As analysts and pundits keep staring into their crystal balls searching for clues to future moves in the oil price, it may be more helpful to look at some actual developments that may explain the recent strong US stock builds, developments in US total petroleum consumption and what this now may presage about future oil price movements.

In this post I present a closer look at the recent growth in US total petroleum demands split into:

  • Development in US total petroleum consumption (inclusive some selected products)
  • Rate of stock build of US commercial crude oil stocks

Then a look at developments in crude oil supplies from OPEC where several of the big oil producers in the Middle East have had strong growth in the number of oil rigs since early 2014. Recent media reports about increases in oil supplies from the biggest Middle East oil producer.

Figure 01: The chart above shows developments in the oil price (Brent spot), blue line and left hand scale [The oil price has been multiplied by 4 to fit the scaling on the left hand scale]. The thick black line shows the weekly EIA reported total inventory of US commercial crude oil stocks, left hand scale. The thin gray line plotted versus the right hand scale shows the daily changes to crude oil inventories from weekly EIA data. The thick red line plotted versus the right hand scale is a trailing 28 days moving average of changes to the crude oil inventories. Stock draw downs adds to supplies and may moderate price growth for some time. Figure 02 has zoomed in on the recent developments.

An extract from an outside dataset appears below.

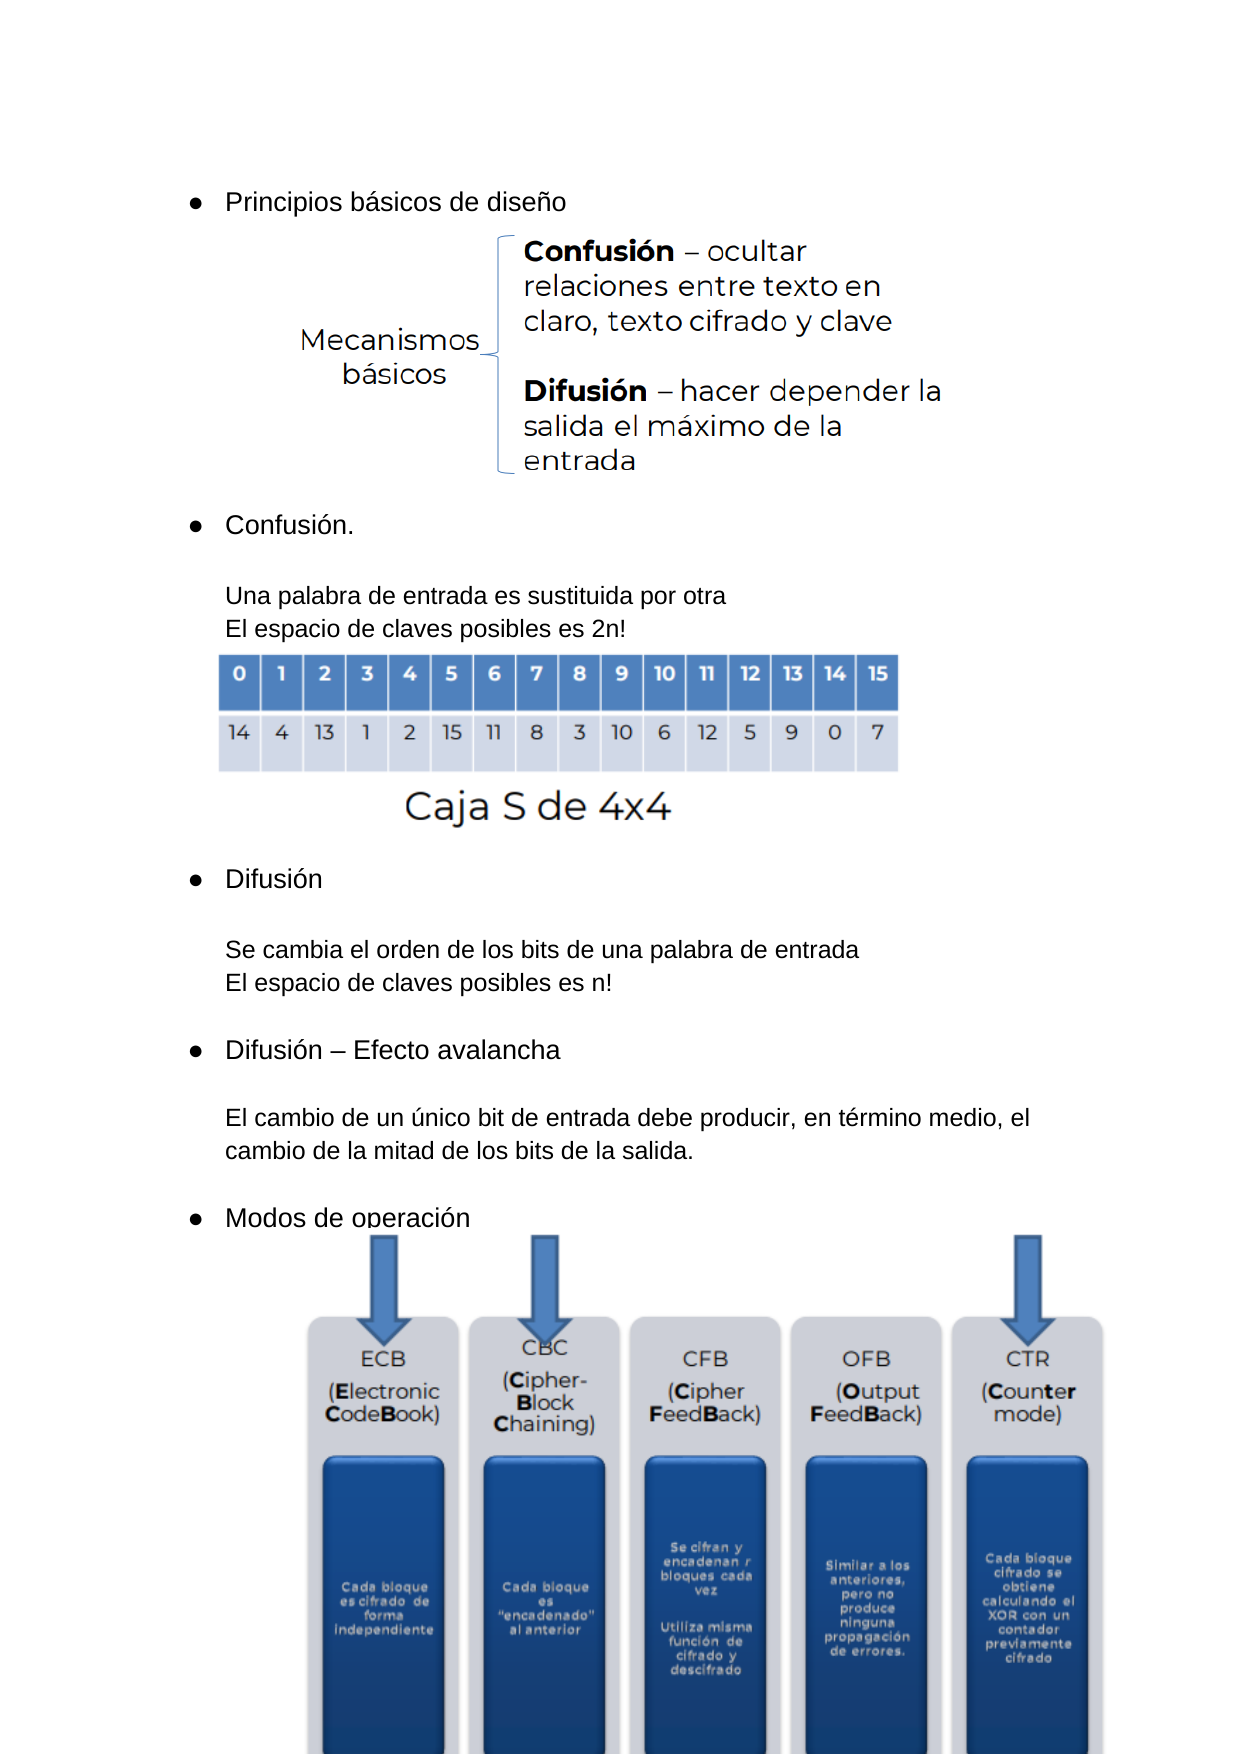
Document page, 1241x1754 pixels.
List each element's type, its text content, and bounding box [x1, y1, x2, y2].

Figure 01: The chart above shows developments in the oil price (Brent spot), blue line and left hand scale [The oil price has been multiplied by 4 to fit the scaling on the left hand scale]. The thick black line shows the weekly EIA reported total inventory of US commercial crude oil stocks, left hand scale.
The thin gray line plotted versus the right hand scale shows the daily changes to crude oil inventories from weekly EIA data.
The thick red line plotted versus the right hand scale is a trailing 28 days moving average of changes to the crude oil inventories.
Stock draw downs adds to supplies and may moderate price growth for some time.
Figure 02 has zoomed in on the recent developments.

In Q1 2014 the average daily US stock build was 0.29 Mb/d and during Q1 2015 the average US daily stock build was 1.10 Mb/d.

Demand for US stock build was up 0.8 Mb/d year over year. This stronger stock build temporarily adds to (global) demand and supports the oil price.

What drives this strong stock build is the price spread between contracts for prompt/front month deliveries versus contracts for later deliveries when the futures curve is in what is referred to as contango, refer also figure 3.

The recent strong builds in US crude oil storage may give away some clues about underlying developments in consumption.